McDonald, 54, is a climate specialist for Meriden Public Schools, and is endorsed by the We The People Party. Like Cariati, he believes in better communication between city officials and residents and will make himself available to all constituents.
“I’m going to be very transparent,” McDonald said. “My number will be available and I’m not a hard person to approach. I’ll be holding active town hall meetings every month. People elect people to represent a visible face at large. Throughout the town. I will be available to them when they are ready to reach out to me, I will find answers for people.

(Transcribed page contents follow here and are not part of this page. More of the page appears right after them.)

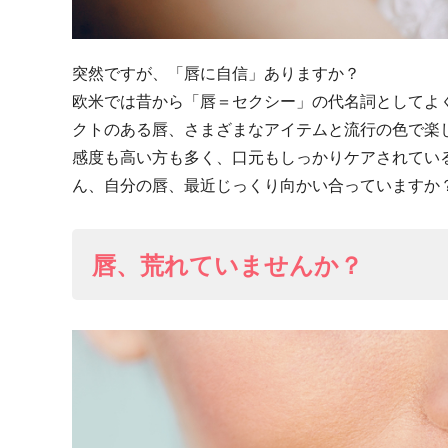
突然ですが、「唇に自信」ありますか？
欧米では昔から「唇＝セクシー」の代名詞としてよ
クトのある唇、さまざまなアイテムと流行の色で楽
感度も高い方も多く、口元もしっかりケアされてい
ん、自分の唇、最近じっくり向かい合っていますか
唇、荒れていませんか？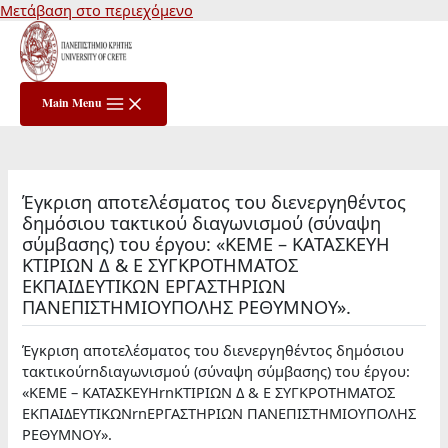
Μετάβαση στο περιεχόμενο
Main Menu
Έγκριση αποτελέσματος του διενεργηθέντος
δημόσιου τακτικού διαγωνισμού (σύναψη
σύμβασης) του έργου: «ΚΕΜΕ – ΚΑΤΑΣΚΕΥΗ
ΚΤΙΡΙΩΝ Δ & Ε ΣΥΓΚΡΟΤΗΜΑΤΟΣ
ΕΚΠΑΙΔΕΥΤΙΚΩΝ ΕΡΓΑΣΤΗΡΙΩΝ
ΠΑΝΕΠΙΣΤΗΜΙΟΥΠΟΛΗΣ ΡΕΘΥΜΝΟΥ».
Έγκριση αποτελέσματος του διενεργηθέντος δημόσιου
τακτικούrnδιαγωνισμού (σύναψη σύμβασης) του έργου:
«ΚΕΜΕ – ΚΑΤΑΣΚΕΥΗrnΚΤΙΡΙΩΝ Δ & Ε ΣΥΓΚΡΟΤΗΜΑΤΟΣ
ΕΚΠΑΙΔΕΥΤΙΚΩΝrnΕΡΓΑΣΤΗΡΙΩΝ ΠΑΝΕΠΙΣΤΗΜΙΟΥΠΟΛΗΣ
ΡΕΘΥΜΝΟΥ».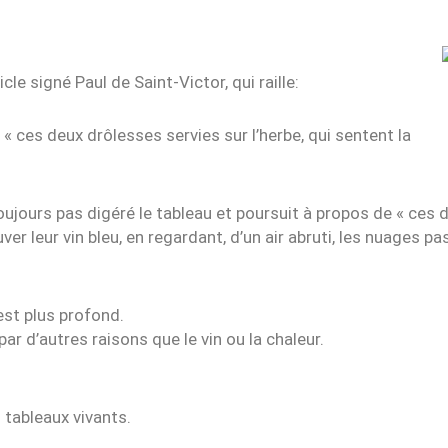
icle signé Paul de Saint-Victor, qui raille:
 « ces deux drôlesses servies sur l’herbe, qui sentent la
toujours pas digéré le tableau et poursuit à propos de « ces
 leur vin bleu, en regardant, d’un air abruti, les nuages pa
est plus profond.
ar d’autres raisons que le vin ou la chaleur.
 tableaux vivants.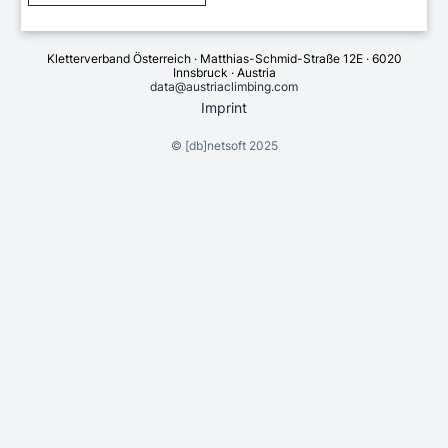
Kletterverband Österreich · Matthias-Schmid-Straße 12E · 6020
Innsbruck · Austria
data@austriaclimbing.com
Imprint
©
[db]netsoft
2025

Following up is very important.”
McDonald criticized economic development efforts that he said focus only on affordable housing “that won’t attract investors and businesses.”
“We need to market (Meriden) better,” he said. “And enforce blight laws. Residents need to be accountable for returning garbage bins. We have to start clearing up the city and controlling panhandling and loitering. I understand the First Amendment pretty well, but to desecrate the (Broad Street monument) area is a disgrace. People avoid it. Or turn their heads to it. And it’s a disgrace.”

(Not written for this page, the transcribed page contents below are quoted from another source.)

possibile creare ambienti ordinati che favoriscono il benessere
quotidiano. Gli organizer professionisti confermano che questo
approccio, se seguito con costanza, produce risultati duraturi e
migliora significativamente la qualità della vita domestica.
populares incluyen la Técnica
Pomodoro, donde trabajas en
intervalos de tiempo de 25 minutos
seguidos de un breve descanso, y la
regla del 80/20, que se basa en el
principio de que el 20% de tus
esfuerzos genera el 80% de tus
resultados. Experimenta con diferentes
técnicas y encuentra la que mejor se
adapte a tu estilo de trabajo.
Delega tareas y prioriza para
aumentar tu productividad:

As a public schools employee, McDonald sees firsthand the “positive effect the school resource officers have with the students.”
“People love police officers in school,” he said. “Having them removed is beyond comprehension.”
He is also a strong proponent of giving police the tools they need to address adult and juvenile crimes. He’s opposed to the Civilian Review Board.
McDonald said he believes that a way to keep taxes down is to stop allowing more affordable housing development.
He said officials need to start marketing the city as a place people want to come to. Investors don’t want to build Dave & Busters because the city’s median income can’t support it, he said.
“We’re centrally located,” McDonald said. “And nobody wants to come here. How many years has it been? We have to do something to help the taxpayer.”
McDonald sits on the Neighborhood Rehabilitation Advisory Board and addressed city officials on matters related to blight and development. He also assisted City Councilor Michael Carabetta’s petition campaign to reopen the budget, which eventually led to Carabetta’s election to the council. As campaign chairman, he’s helped six out of 10 candidates get elected.
Rohde stresses his bipartisan ability
Democrat Michael Rohde is an incumbent councilor and former mayor who has served in public office for 26 years. At 78 years old, he is the director of community relations at the Community Health Center Inc.
Rohde is the founder of the city’s award-winning Flood Control Project, chairman of the first Linear Trail Committee, co-founder of the Relay for Life, co-founder of Meriden Farmers Market, and supporter of the new library expansion project.
He points to his ability to work on bipartisan accomplishments as a reason he should be elected. However, the lack of GOP support on the recent library expansion and a proposal for a new storage and bathroom facility on the Meriden Green is troublesome, he said.
“This is the first time we didn’t have full support,” Rohde said. “They voted against the library expansion where the technology is unbelievable. The GOP talks about vision and then votes against it.”
“After five terms on City Council and two and a half terms as mayor, I know how to work with people.”